### [TASK PROMPT]
Copy every line below that has the word "Twoje" in it.

——

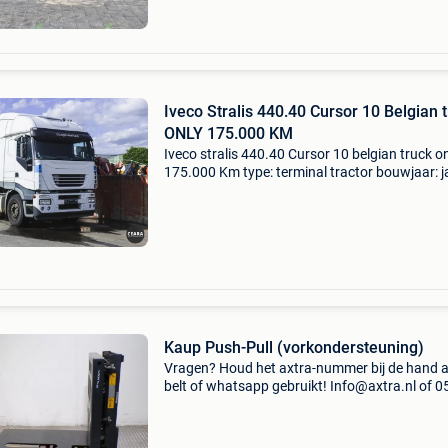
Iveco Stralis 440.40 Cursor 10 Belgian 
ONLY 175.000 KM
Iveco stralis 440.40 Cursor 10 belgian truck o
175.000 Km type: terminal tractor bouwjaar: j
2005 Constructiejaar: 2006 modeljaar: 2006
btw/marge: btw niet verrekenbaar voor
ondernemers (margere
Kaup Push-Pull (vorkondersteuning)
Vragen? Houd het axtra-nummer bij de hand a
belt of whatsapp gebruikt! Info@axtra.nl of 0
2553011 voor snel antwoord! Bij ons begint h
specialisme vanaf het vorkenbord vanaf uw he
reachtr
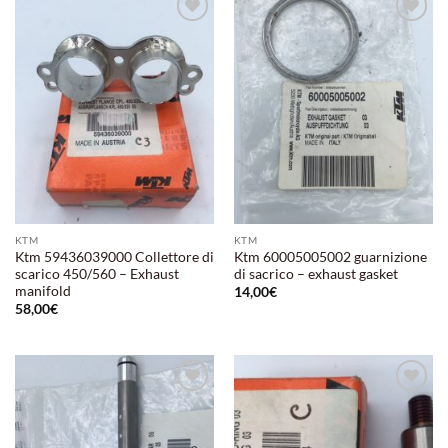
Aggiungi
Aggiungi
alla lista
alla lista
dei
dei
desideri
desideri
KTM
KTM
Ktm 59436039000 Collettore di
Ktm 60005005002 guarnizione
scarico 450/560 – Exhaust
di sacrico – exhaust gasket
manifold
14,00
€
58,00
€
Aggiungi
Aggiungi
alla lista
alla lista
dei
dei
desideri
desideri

——

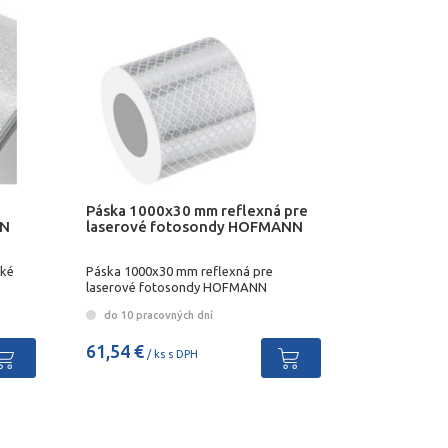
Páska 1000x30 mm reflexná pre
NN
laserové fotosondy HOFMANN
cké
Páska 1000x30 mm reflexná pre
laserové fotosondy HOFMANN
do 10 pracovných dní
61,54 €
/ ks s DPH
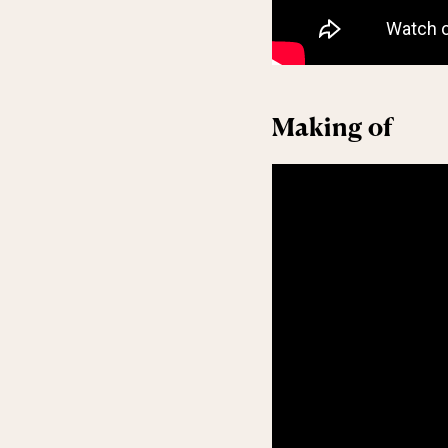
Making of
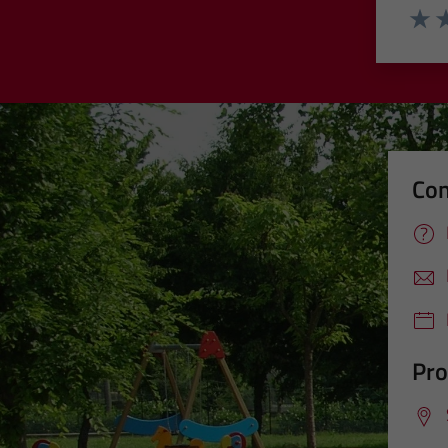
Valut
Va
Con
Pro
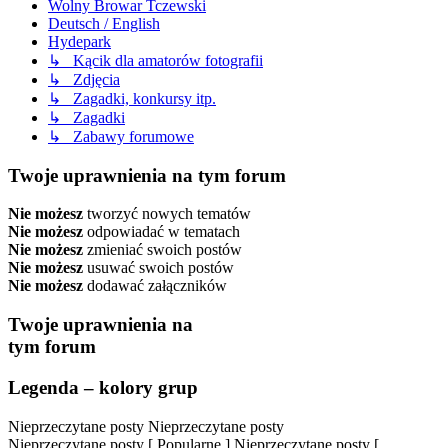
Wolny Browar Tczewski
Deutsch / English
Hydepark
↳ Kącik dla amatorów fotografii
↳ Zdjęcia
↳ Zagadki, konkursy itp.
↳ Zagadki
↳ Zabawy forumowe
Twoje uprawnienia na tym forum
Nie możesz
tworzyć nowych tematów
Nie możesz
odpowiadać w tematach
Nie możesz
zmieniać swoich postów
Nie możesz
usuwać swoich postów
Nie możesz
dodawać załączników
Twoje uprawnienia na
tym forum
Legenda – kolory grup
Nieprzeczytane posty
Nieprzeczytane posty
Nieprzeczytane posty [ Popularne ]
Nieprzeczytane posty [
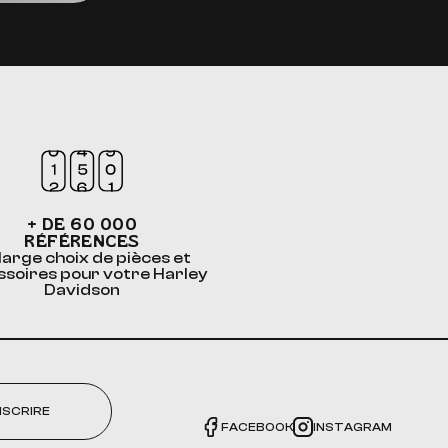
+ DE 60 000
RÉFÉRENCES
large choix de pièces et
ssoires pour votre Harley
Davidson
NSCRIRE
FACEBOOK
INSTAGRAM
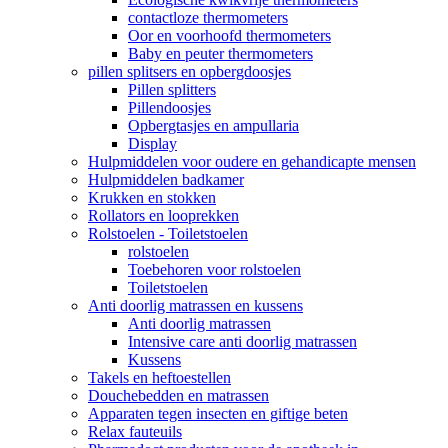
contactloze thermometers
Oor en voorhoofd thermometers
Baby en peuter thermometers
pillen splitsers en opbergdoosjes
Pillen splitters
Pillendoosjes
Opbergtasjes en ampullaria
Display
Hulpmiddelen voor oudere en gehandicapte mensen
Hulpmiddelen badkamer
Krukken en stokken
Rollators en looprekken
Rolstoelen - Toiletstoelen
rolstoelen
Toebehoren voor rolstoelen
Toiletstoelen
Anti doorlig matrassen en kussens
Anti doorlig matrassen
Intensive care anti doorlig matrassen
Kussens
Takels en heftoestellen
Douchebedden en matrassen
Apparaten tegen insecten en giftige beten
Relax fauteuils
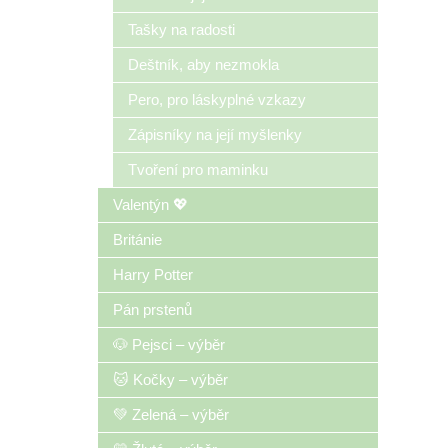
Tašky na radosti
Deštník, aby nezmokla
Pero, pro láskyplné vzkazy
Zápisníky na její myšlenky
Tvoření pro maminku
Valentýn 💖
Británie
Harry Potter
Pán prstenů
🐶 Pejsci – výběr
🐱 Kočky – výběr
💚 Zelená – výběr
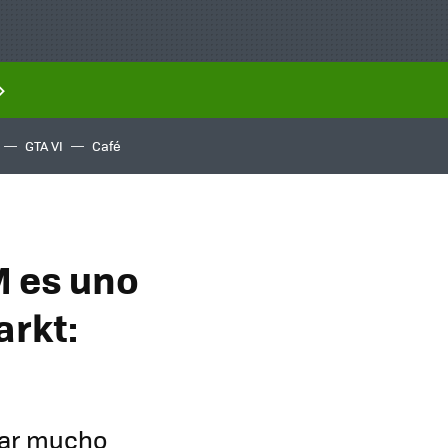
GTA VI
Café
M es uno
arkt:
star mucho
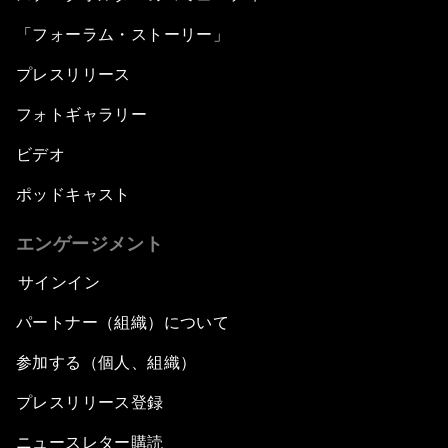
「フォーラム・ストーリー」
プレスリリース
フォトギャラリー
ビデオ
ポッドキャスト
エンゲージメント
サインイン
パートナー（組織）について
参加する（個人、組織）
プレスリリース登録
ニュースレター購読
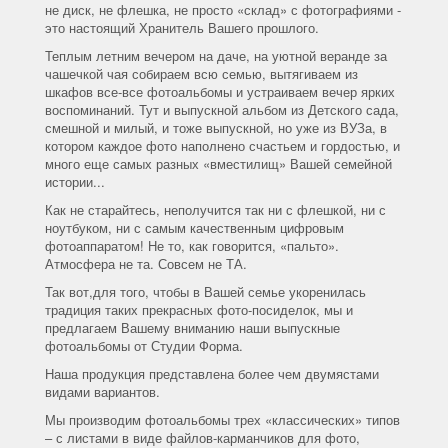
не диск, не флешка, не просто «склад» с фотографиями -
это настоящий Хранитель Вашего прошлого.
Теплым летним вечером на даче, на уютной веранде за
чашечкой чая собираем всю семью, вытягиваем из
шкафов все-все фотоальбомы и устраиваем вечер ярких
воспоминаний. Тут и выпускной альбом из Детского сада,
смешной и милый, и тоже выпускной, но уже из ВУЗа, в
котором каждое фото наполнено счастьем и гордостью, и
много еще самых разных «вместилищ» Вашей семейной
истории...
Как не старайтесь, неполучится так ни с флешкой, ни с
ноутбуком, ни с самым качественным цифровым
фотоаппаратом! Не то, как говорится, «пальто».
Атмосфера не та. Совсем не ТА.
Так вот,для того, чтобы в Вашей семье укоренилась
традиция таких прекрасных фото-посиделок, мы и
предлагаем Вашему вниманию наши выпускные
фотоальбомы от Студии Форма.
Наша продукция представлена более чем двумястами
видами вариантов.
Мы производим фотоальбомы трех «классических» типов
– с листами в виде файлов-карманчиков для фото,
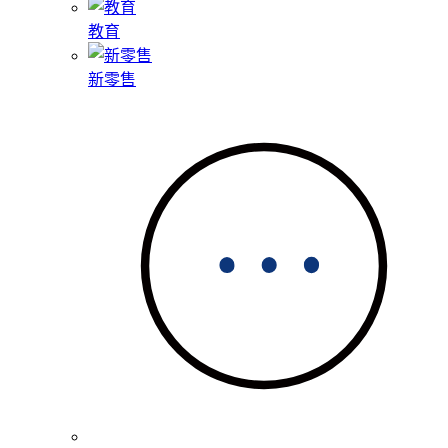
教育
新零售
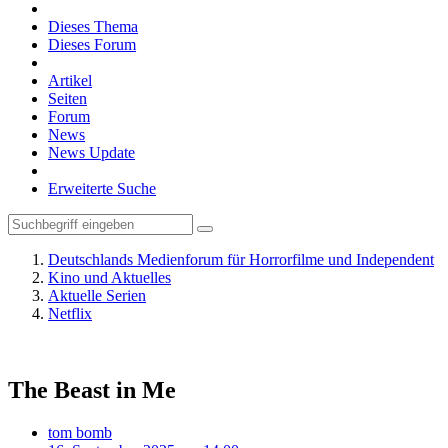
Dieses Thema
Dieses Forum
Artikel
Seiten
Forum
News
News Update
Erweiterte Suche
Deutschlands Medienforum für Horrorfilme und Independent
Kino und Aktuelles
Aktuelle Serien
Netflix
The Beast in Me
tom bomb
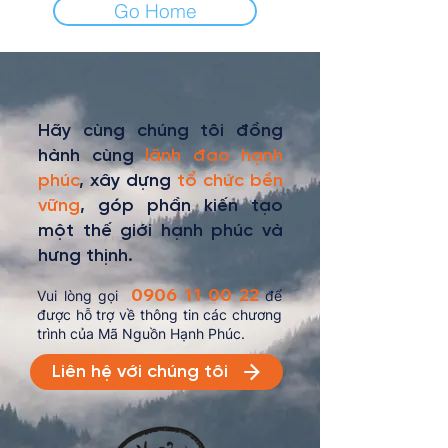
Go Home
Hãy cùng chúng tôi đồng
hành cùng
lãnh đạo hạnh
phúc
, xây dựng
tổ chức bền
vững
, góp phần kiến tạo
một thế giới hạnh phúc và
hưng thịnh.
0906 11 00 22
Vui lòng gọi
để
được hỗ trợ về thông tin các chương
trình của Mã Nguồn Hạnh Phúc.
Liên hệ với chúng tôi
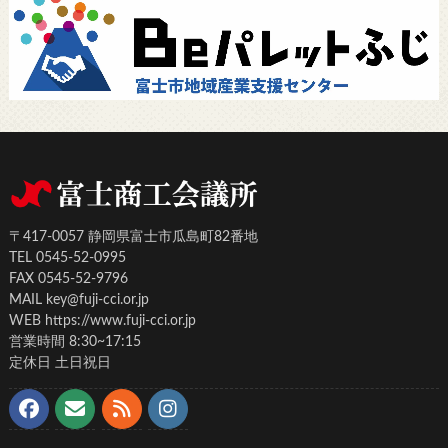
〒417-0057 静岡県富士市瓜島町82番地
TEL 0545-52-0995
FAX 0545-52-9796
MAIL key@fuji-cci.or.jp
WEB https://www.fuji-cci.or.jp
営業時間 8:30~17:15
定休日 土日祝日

——

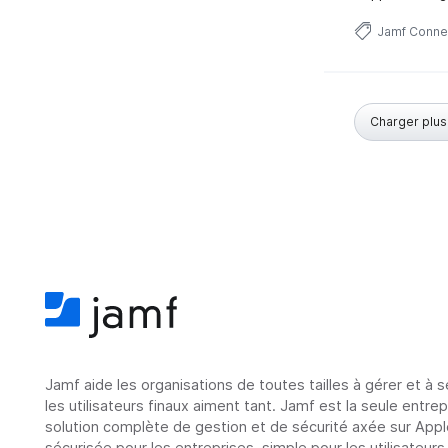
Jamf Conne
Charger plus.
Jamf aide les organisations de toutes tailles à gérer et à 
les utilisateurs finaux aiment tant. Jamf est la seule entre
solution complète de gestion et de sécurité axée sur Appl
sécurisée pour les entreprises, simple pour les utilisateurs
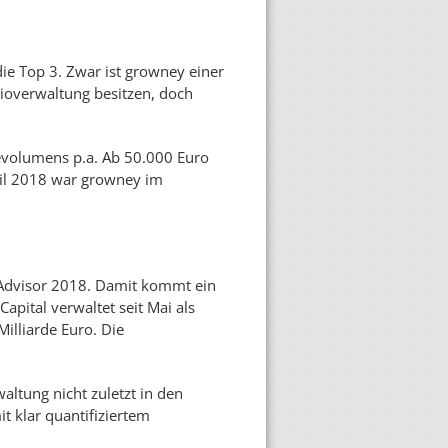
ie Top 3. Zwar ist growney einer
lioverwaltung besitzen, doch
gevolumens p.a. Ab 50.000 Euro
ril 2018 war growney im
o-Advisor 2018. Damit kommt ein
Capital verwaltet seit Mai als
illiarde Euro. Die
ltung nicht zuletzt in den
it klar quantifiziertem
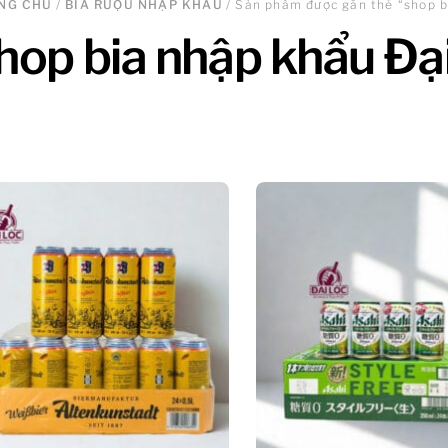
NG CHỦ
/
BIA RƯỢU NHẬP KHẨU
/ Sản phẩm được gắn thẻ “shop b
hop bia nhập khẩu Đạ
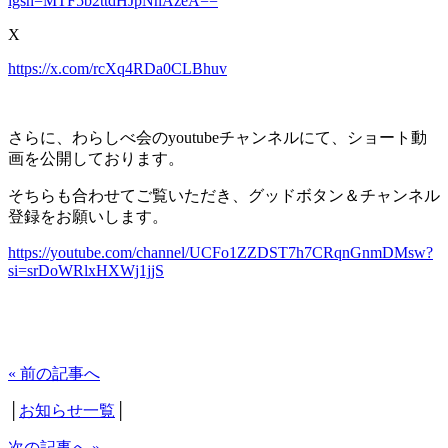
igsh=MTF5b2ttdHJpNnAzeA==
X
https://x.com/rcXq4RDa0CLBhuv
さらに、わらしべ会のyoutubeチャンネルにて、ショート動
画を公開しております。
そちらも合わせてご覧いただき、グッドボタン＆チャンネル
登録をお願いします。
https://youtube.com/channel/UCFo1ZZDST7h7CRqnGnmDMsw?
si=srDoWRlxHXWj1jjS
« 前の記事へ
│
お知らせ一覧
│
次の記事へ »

——

### [YOUR RESPONSE]
Twoje uprawnienia na tym forum
Twoje uprawnienia na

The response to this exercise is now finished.